Jean Lawand havia sido selecionado para ser adjunto do Adido Militar do Exército Brasileiro em Washington. A ida dele à capital dos Estados Unidos, no entanto, foi suspensa após a descoberta das mensagens trocadas com o tenente-coronel Cid.
Tal argumento do coronel também foi rebatido pela relatora Eliziane Gama.
“O senhor estava há um ano e seis meses da posição para assumir, por exemplo, a patente de general.

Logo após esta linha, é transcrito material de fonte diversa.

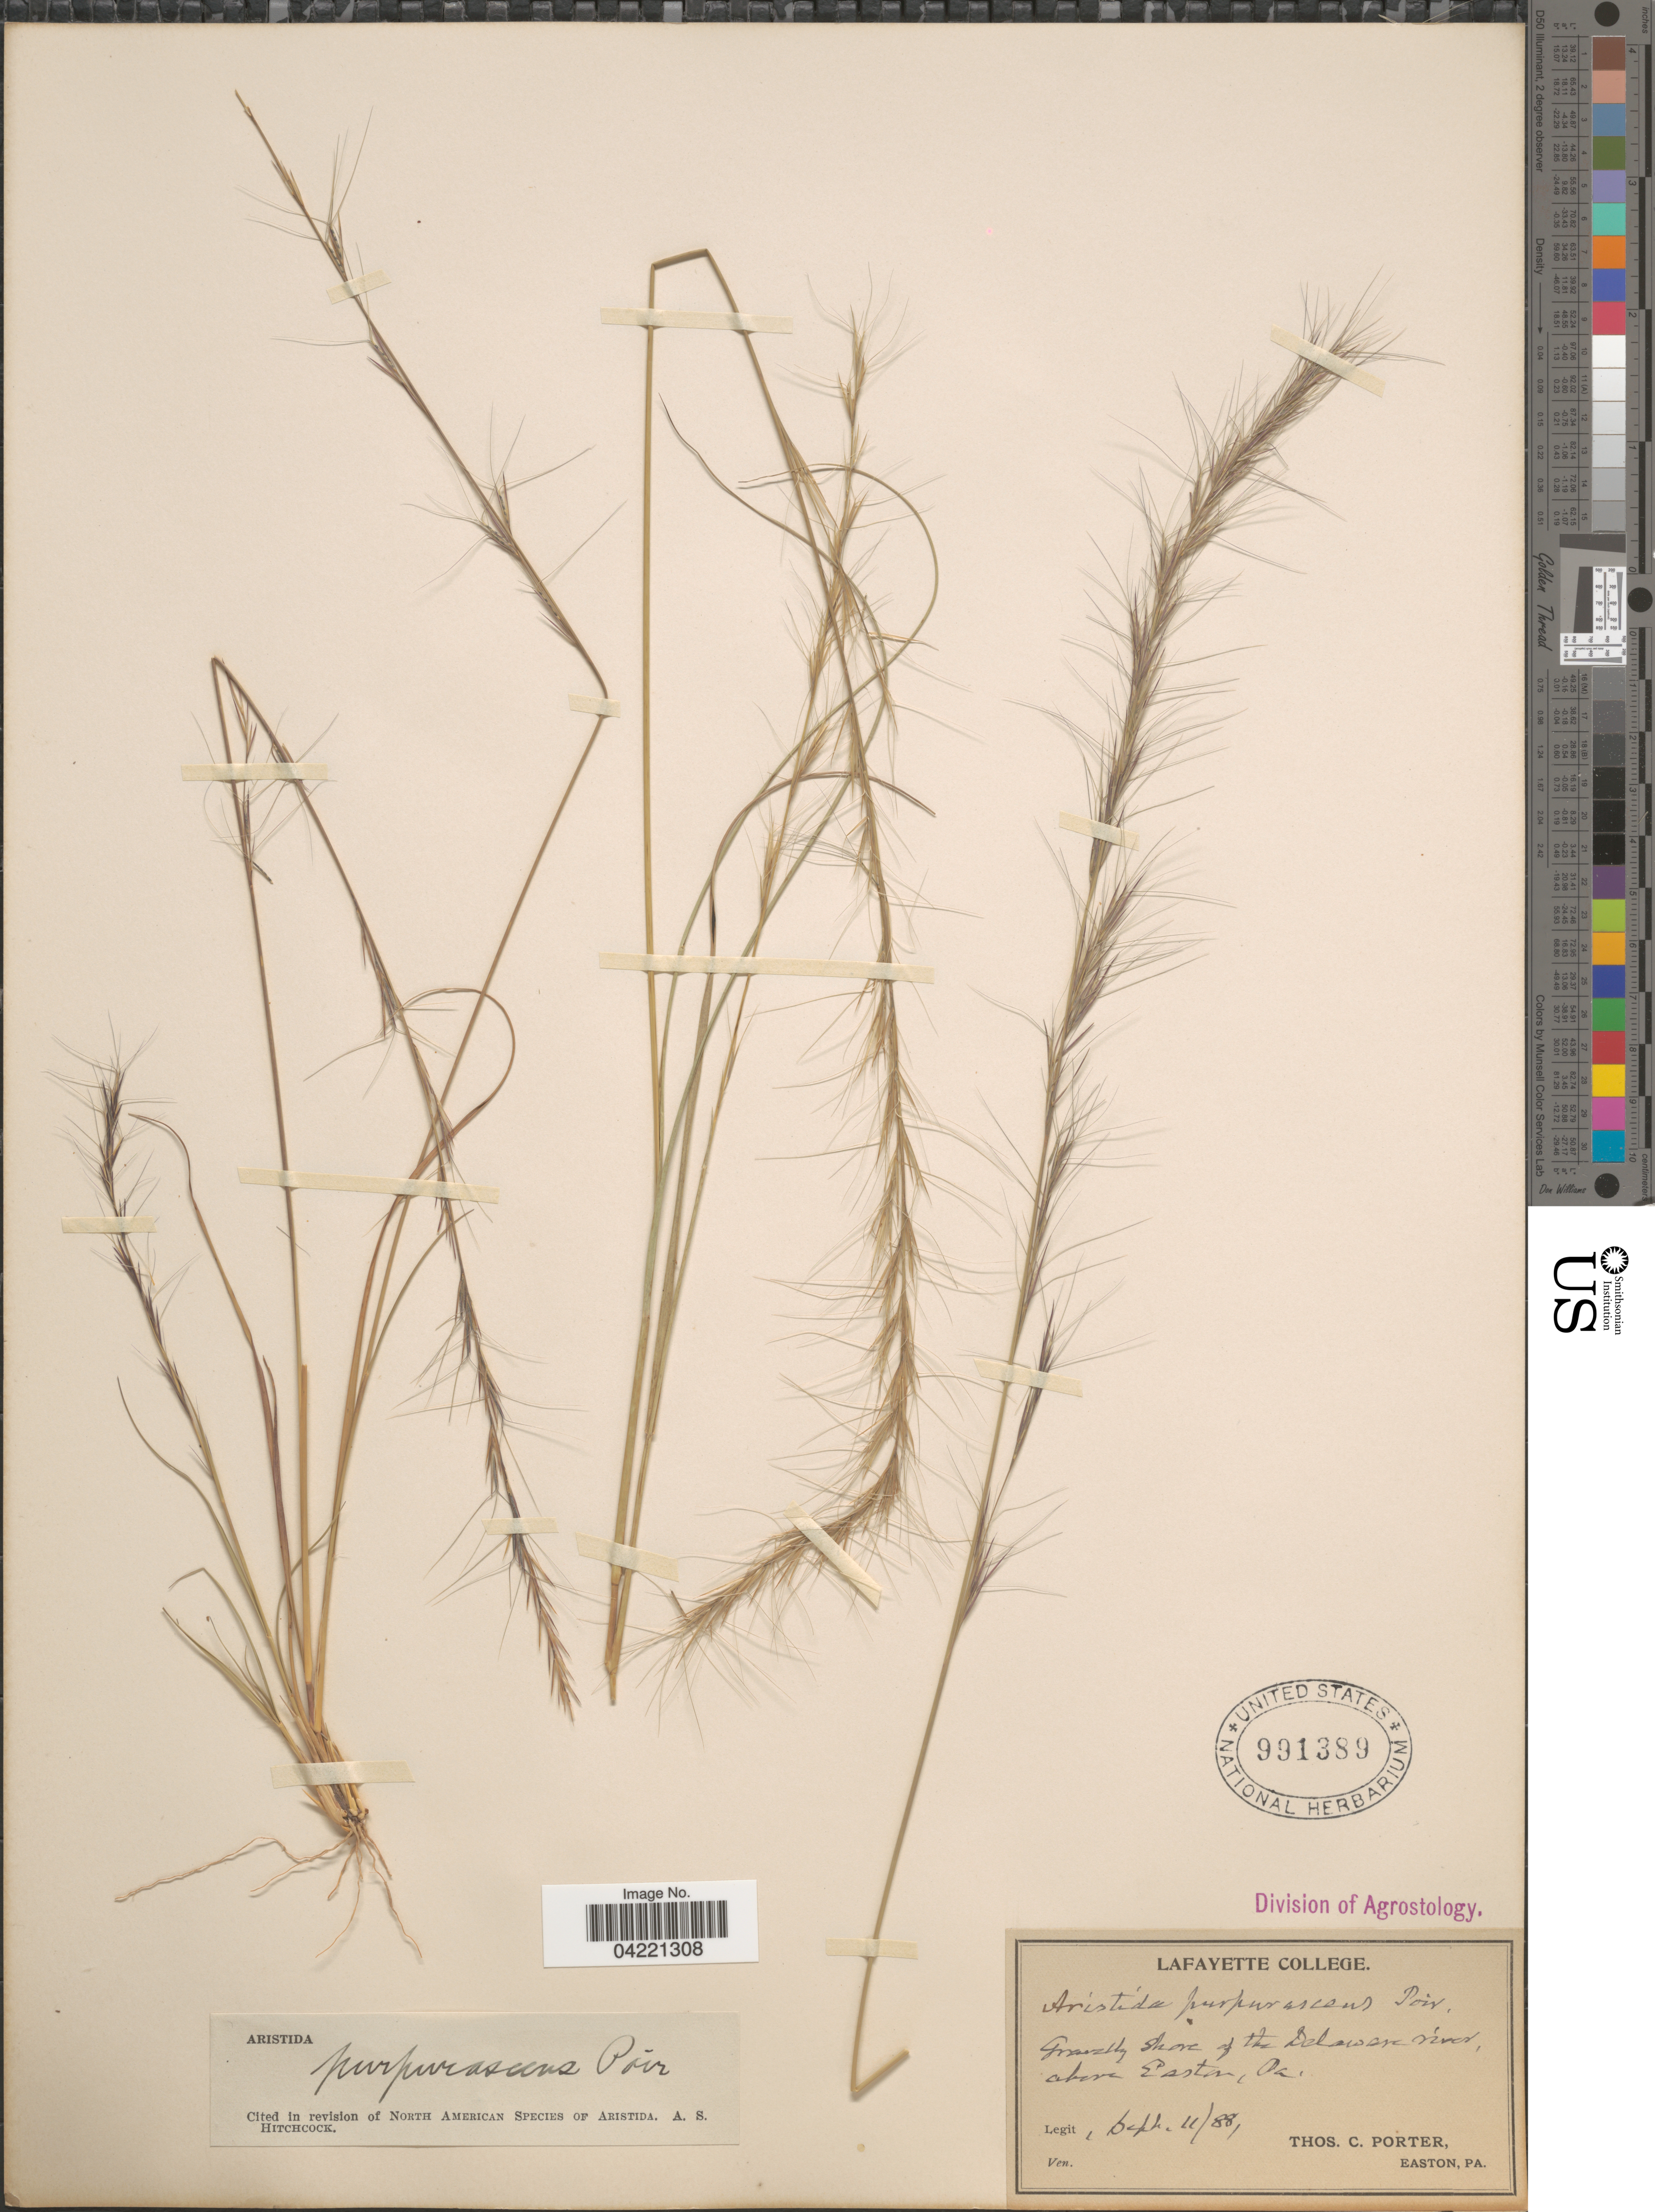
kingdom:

O seu escritório, o qual o senhor, na verdade, integrava no Estado-Maior, tem uma função estratégica: a de planejar e coordenar ações de relações institucionais, ou seja, o senhor não pode colocar que a sua posição não tinha qualquer influência. Quer dizer, as suas falas e os seus posicionamentos se desfazem com as informações que estão diante de nós”, rebateu a parlamentar.
Coronel mentiu, diz deputado
Para o deputado Duarte (PSB-MA), um dos autores do requerimento de convocação do coronel, o depoente mentiu à comissão parlamentar mista de inquérito. Amparado por um habeas corpus do Supremo Tribunal Federal (STF), Jean Lawand Junior não respondeu a questionamentos do parlamentar sobre um diálogo com Mauro Cid.
Na ocasião, o coronel se disse decepcionado com então presidente Jair Bolsonaro. "Soube agora que não vai sair nada. Decepção, irmão. Entregamos o país aos bandidos", escreveu Lawand em 21 de dezembro de 2022.
"Seu silêncio é covarde. O senhor está protegendo os 'tubarões'. O senhor é um coronel. Não tenha medo. Inocentes podem estar respondendo por algo que foi o alto escalão. Aqueles que estavam buscando atentar contra a democracia e tentar trazer a ditadura de volta. Eu não esperava isso de um coronel do Exército Brasileiro", afirmou Duarte.
O depoente também ficou calado ante perguntas dos senadores Soraya Thronicke (União-MS) e Veneziano Vital do Rêgo (MDB-PB). A parlamentar sul-mato-grossense questionou o militar sobre uma mensagem em que Jean Lawand Junior escreve para Mauro Cid: "Convence ele (Jair Bolsonaro) a fazer. Ele não pode recuar agora. Ele não tem nada a perder".
"O senhor disse que ficou decepcionado. Com quem? Vocês usaram o povo brasileiro, e é bom que o povo brasileiro acorde e pare de idolatrar ídolos. Pois serão abandonados igual ao senhor ", afirmou Soraya.
Ao senador Veneziano Vita do Rêgo, o militar recusou-se a responder se o então presidente Jair Bolsonaro desejava promover um golpe de Estado.
"O senhor Jean Lawand Junior não está deixando de produzir provas contra si. Ele está mentindo. Ele não deixou senão de mentir. O senhor vai sair daqui livremente, mas de uma forma vexaminosa para todos. Uma pessoa que vergonhosamente se acovardou de dizer o que estava pensando, o que estava urdindo. Essa é uma defesa insustentável de se fazer", disse.
"Tresloucada tentativa"
Parlamentares bolsonaristas também questionaram o depoimento do coronel golpista. Para o deputado Aluísio Mendes (Republicanos-MA), as mensagens trocadas com o ajudante de ordens demonstram uma "tresloucada tentativa" do militar, que não teria contado com o aval do ex-presidente da República.
O senador Marcos Rogério (PL-RO) reforçou o argumento. Sem fazer perguntas a Jean Lawand Junior, o parlamentar afirmou que a versão do coronel "não para de pé".